GHALEB CACHALIA | Anti-Semitism response risks undermining UK legal principles

Shift from courts to institutional discretion raises questions on rule of law

Jewish communities in the UK are facing a genuine and disturbing increase in threats, intimidation and violence, says the writer. File image. (, Karen Moolman)

In the wake of the controversy surrounding Green Party leader Zack Polanski after he criticised British police for kicking a subdued suspect in the head, growing tension is emerging in the debate around rising anti-Semitic attacks in the UK. The suspect was arrested for stabbing two Jewish men in North London.

There should be no equivocation here. Jewish communities are facing a genuine and disturbing increase in threats, intimidation and violence. The obligation on the state to respond decisively is real. But it is precisely in such moments, when fear and urgency are justified, that the boundaries of power are most likely to shift.

Under Prime Minister Keir Starmer the response has combined firmer policing of protests, heightened sensitivity to speech deemed harmful and increased pressure on institutions, from universities to online platforms, to act pre-emptively. The legal architecture itself has not dramatically changed.
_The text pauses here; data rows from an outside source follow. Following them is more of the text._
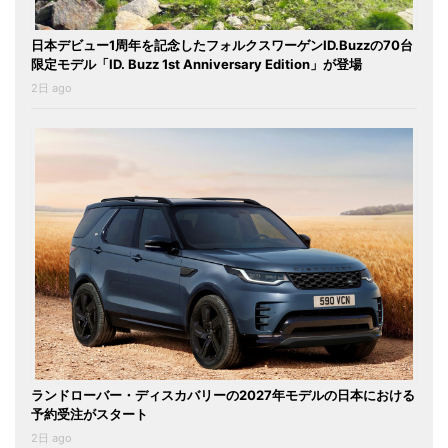
日本デビュー1周年を記念したフォルクスワーゲンID.Buzzの70台
限定モデル「ID. Buzz 1st Anniversary Edition」が登場
2日 ago
ランドローバー・ディスカバリーの2027年モデルの日本における
予約受注がスタート
2日 ago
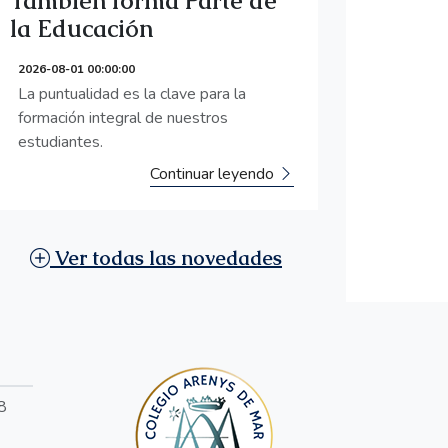
También forma Parte de
la Educación
2026-08-01 00:00:00
La puntualidad es la clave para la
formación integral de nuestros
estudiantes.
Continuar leyendo
Ver todas las novedades
8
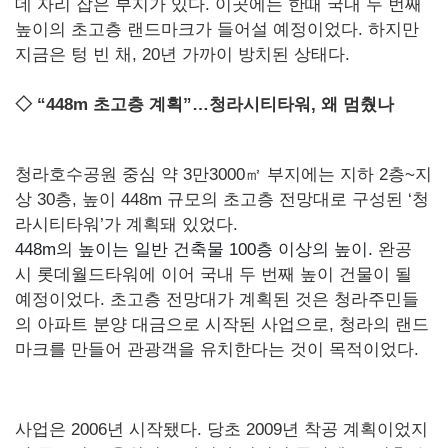
데 자리 잡은 부지가 있다. 이곳에는 한때 국내 두 번째
높이의 초고층 랜드마크가 들어설 예정이었다. 하지만
지금은 텅 빈 채, 20년 가까이 방치된 상태다.
◇
“448m 초고층 계획”…청라시티타워, 왜 멈췄나
청라호수공원 중심 약 3만3000㎡ 부지에는 지하 2층~지
상 30층, 높이 448m 규모의 초고층 전망대로 구성된 ‘청
라시티타워’가 계획돼 있었다.
448m의 높이는
일반 건축물
100층 이상의 높이.
완공
시 롯데월드타워에 이어 국내 두 번째 높이 건물이 될
예정이었다. 초고층 전망대가 계획된 것은 청라주민들
의 아파트 분양 대금으로 시작된 사업으로, 청라의 랜드
마크를 만들어 관광객을 유치한다는 것이 목적이었다.
사업은 2006년 시작됐다. 당초 2009년 착공 계획이었지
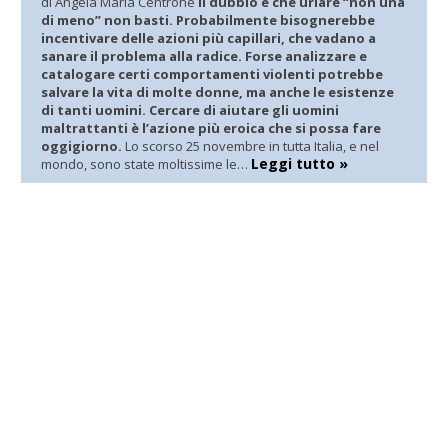
di Angela Maria Centrone
Il dubbio è che urlare “non una
di meno” non basti. Probabilmente bisognerebbe
incentivare delle azioni più capillari, che vadano a
sanare il problema alla radice. Forse analizzare e
catalogare certi comportamenti violenti potrebbe
salvare la vita di molte donne, ma anche le esistenze
di tanti uomini. Cercare di aiutare gli uomini
maltrattanti è l’azione più eroica che si possa fare
oggigiorno.
Lo scorso 25 novembre in tutta Italia, e nel
Leggi tutto »
mondo, sono state moltissime le…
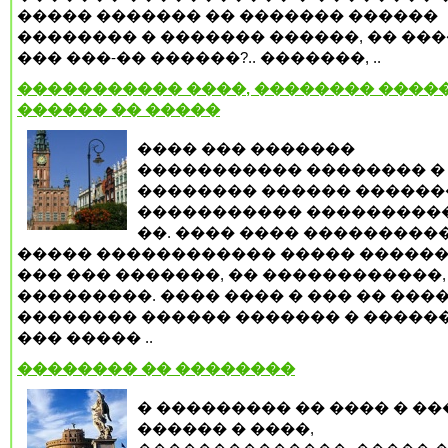
����� ������� �� ������� ������
�������� � ������� ������, �� ��
��� ���-�� ������?.. �������, ..
����������� ����, �������� �����
������ �� �����
���� ��� �������
����������� �������� �
�������� ������ ������
����������� ���������
��. ���� ���� ���������
����� ������������ ����� ������
��� ��� �������, �� ������������,
���������. ���� ���� � ��� �� ���
�������� ������ ������� � ������
��� ����� ..
�������� �� ��������
� ��������� �� ���� � �
������ � ����,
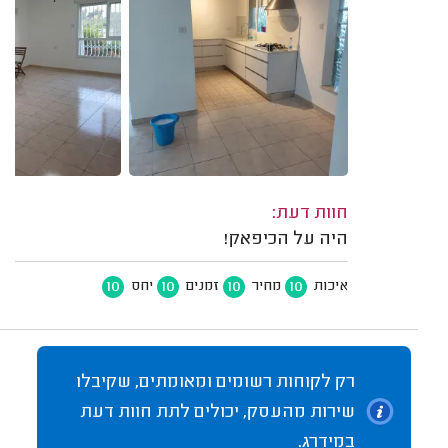
חוות דעת:
היה על הכיפאק!
10
10
10
10
איכות
מחיר
זמנים
יחס
רק לקוחות רשומים ומאומתים, שקיבלו
שירות מהעסק, יכולים לתת חוות דעת
במידרג.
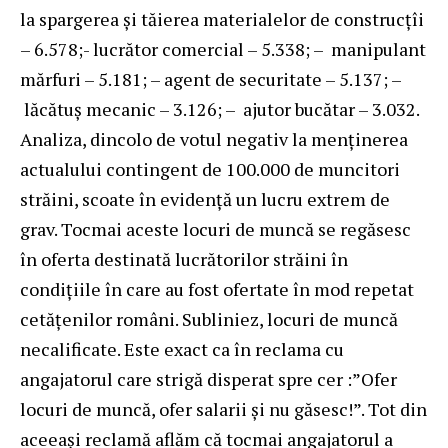
la spargerea și tăierea materialelor de construcțîi
– 6.578;- lucrător comercial – 5.338; – manipulant
mărfuri – 5.181; – agent de securitate – 5.137; –
lăcătuș mecanic – 3.126; – ajutor bucătar – 3.032.
Analiza, dincolo de votul negativ la menținerea
actualului contingent de 100.000 de muncitori
străini, scoate în evidență un lucru extrem de
grav. Tocmai aceste locuri de muncă se regăsesc
în oferta destinată lucrătorilor străini în
condițiile în care au fost ofertate în mod repetat
cetățenilor români. Subliniez, locuri de muncă
necalificate. Este exact ca în reclama cu
angajatorul care strigă disperat spre cer :”Ofer
locuri de muncă, ofer salarii și nu găsesc!”. Tot din
aceeași reclamă aflăm că tocmai angajatorul a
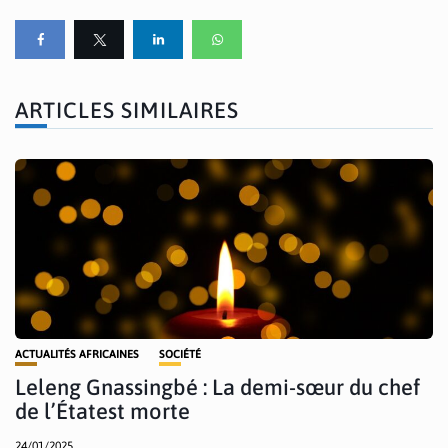
ARTICLES SIMILAIRES
ACTUALITÉS AFRICAINES
SOCIÉTÉ
Leleng Gnassingbé : La demi-sœur du chef
de l’Étatest morte
24/01/2025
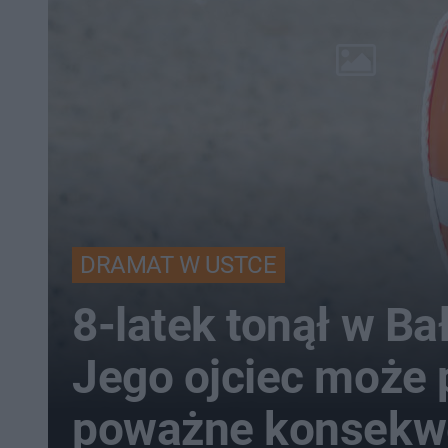
DRAMAT W USTCE
8-latek tonął w Ba
Jego ojciec może 
poważne konsekw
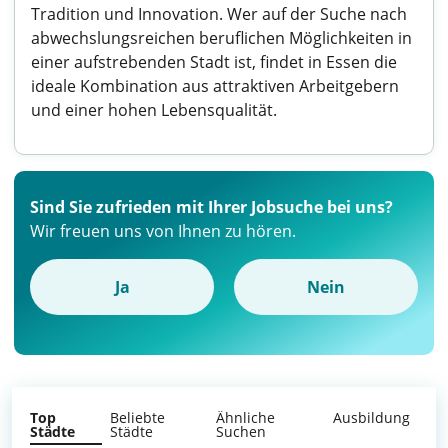
Tradition und Innovation. Wer auf der Suche nach
abwechslungsreichen beruflichen Möglichkeiten in
einer aufstrebenden Stadt ist, findet in Essen die
ideale Kombination aus attraktiven Arbeitgebern
und einer hohen Lebensqualität.
Sind Sie zufrieden mit Ihrer Jobsuche bei uns?
Wir freuen uns von Ihnen zu hören.
Ja
Nein
Top
Beliebte
Ähnliche
Ausbildung
Städte
Städte
Suchen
What has changed is where and how decisions are being made.

Where questions of unlawful speech or incitement would traditionally be tested through statute and adjudicated in courts, they are now often resolved upstream by police imposing conditions on demonstrations, by university administrators restricting events, or by platforms removing content under the broadest of harm standards. The language of legality remains, but its application is increasingly mediated through discretion and fuelled by outrage.

The framework that has shaped the UK’s institutional response sharp criticism of Israel, its conduct in Gaza, its policies in the West Bank and the posture of its current governing coalition has long been treated as presumptively suspect. That entrenched suspicion has hardened into something more automatic: not judgment applied to specific speech but a reflex that pre-emptively widens the category of what may be sanctioned, without the discipline of legal definition to constrain it.
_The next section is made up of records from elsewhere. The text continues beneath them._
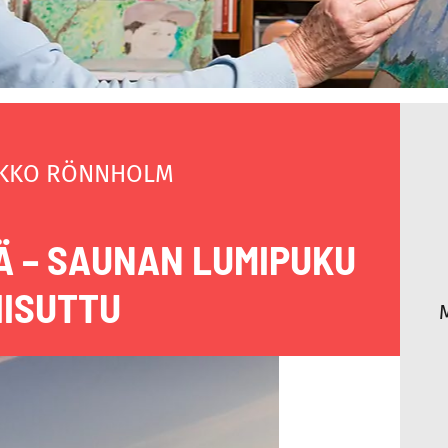
KKO RÖNNHOLM
 – SAUNAN LUMIPUKU
IISUTTU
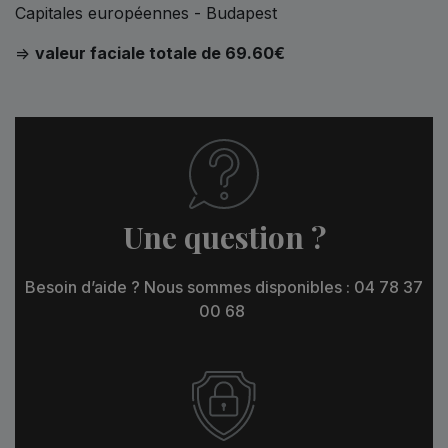
Capitales européennes - Budapest
=>
valeur faciale totale de 69.60€
Une question ?
Besoin d’aide ? Nous sommes disponibles : 04 78 37
00 68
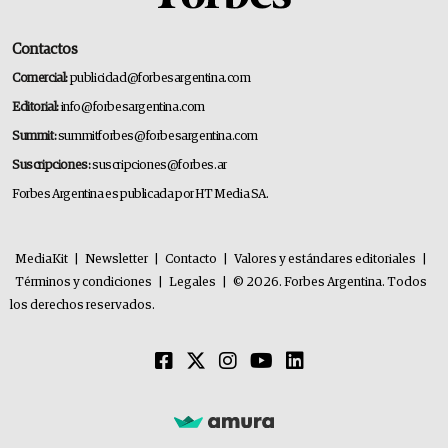
Contactos
Comercial:
publicidad@forbesargentina.com
Editorial:
info@forbesargentina.com
Summit:
summitforbes@forbesargentina.com
Suscripciones:
suscripciones@forbes.ar
Forbes Argentina es publicada por HT Media SA.
MediaKit
|
Newsletter
|
Contacto
|
Valores y estándares editoriales
|
Términos y condiciones
|
Legales
|
© 2026. Forbes Argentina. Todos
los derechos reservados.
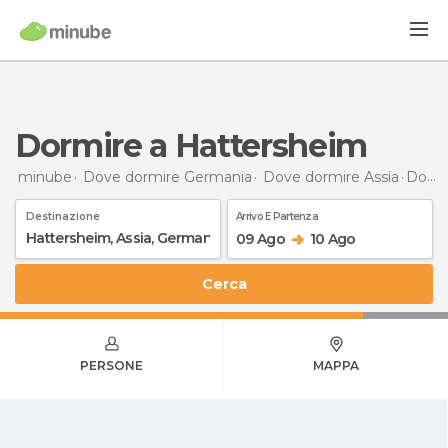
Dormire a Hattersheim
minube
Dove dormire Germania
Dove dormire Assia
Dormire
Destinazione
Arrivo E Partenza
09 Ago
10 Ago
Cerca
PERSONE
MAPPA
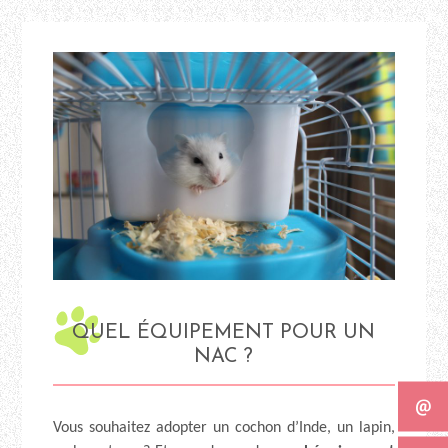
QUEL ÉQUIPEMENT POUR UN
NAC ?
Vous souhaitez adopter un cochon d’Inde, un lapin,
The result is a subtle but significant shift: from adjudication to designation. Not what a court finds unlawful but what an institution, a lobby group or populist sentiment deems unacceptable.

South Africa should recognise the terrain. Our constitution protects expression robustly, yet we see decisions about harmful speech or acceptable protest increasingly made outside courts by administrators, regulators and police operating in fluid environments

The data, briefly considered, is telling. Anti-Semitic incidents in the UK are fewer in absolute number than those targeting Muslims, yet strikingly, Islamophobic incidents affect a far larger group, if more diffusely. These are distinct phenomena, each warranting clear-eyed attention. What serves neither is the transformation of speech regulation into a flexible instrument, calibrated not by legal standard but by institutional anxiety and political pressure. The risk is not in holding the line where the law is clear. It is in moving that line.

The Polanski episode mirrors this broader condition. A video of the police kicking the suspect prompts an immediate moral claim; the response insists on context. Beneath the surface lies the same question now confronting speech. What is the principle at play here?

South Africa should recognise the terrain. Our constitution protects expression robustly, yet we see decisions about harmful speech or acceptable protest increasingly made outside courts by administrators, regulators and police operating in fluid environments.

That said, the response to anti-Semitism risks normalising a mode of governance that is less transparent, less consistent and ultimately less accountable — because discretion, once expanded, does not confine itself to one cause, however justified. It travels. It accumulates. It is is turned to target foes, to push an agenda.

A response to urgency outside the law undermines the purpose of law by replacing established, predictable legal frameworks with arbitrary, personalised or politically motivated discretion. While intended to solve immediate crises, such actions often damage the legal system and the rule of law.

A society that allows principle to yield too easily to urgency may find it has protected neither.

• Cachalia, a businessman and management consultant, is a former DA MP and shadow public enterprises minister, and chaired De Beers Namibia.